Cette mesure découle d’une circulaire du ministère des Domaines, du Cadastre et des Affaires foncières dirigé par Henri Eyebe Ayissi. L’objectif affiché est de renforcer la protection des terres des communautés locales et de freiner les phénomènes d’accaparement foncier.
Dans plusieurs localités, certains chefs traditionnels saluent déjà cette décision. Pour Benjamin Yakana, chef du village Ombessa dans la région du Centre, cette réforme permet de replacer les autorités traditionnelles au cœur de la gestion du territoire et pourrait contribuer à réduire les conflits liés aux terres.
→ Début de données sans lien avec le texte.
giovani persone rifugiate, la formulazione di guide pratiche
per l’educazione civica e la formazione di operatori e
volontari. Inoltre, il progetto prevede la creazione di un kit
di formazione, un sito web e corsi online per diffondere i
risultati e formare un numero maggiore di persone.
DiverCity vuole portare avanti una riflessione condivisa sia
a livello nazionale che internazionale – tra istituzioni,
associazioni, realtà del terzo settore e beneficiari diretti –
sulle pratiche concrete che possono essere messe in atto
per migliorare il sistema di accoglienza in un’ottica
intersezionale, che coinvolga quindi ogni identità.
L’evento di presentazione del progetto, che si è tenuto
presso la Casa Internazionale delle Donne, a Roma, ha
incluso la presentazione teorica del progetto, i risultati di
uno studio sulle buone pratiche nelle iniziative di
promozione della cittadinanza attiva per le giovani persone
Toutefois, des interrogations subsistent sur l’efficacité de cette mesure. Des experts estiment que les documents délivrés par les chefs de village pourraient ne pas suffire à sécuriser juridiquement la propriété foncière. Le juriste George Ameke plaide plutôt pour une décentralisation plus poussée afin d’impliquer davantage les autorités municipales dans la gestion des terres.
Avec cette réforme, les autorités camerounaises espèrent néanmoins limiter la spéculation foncière et mieux protéger les terres des populations face aux acquisitions massives observées ces dernières années.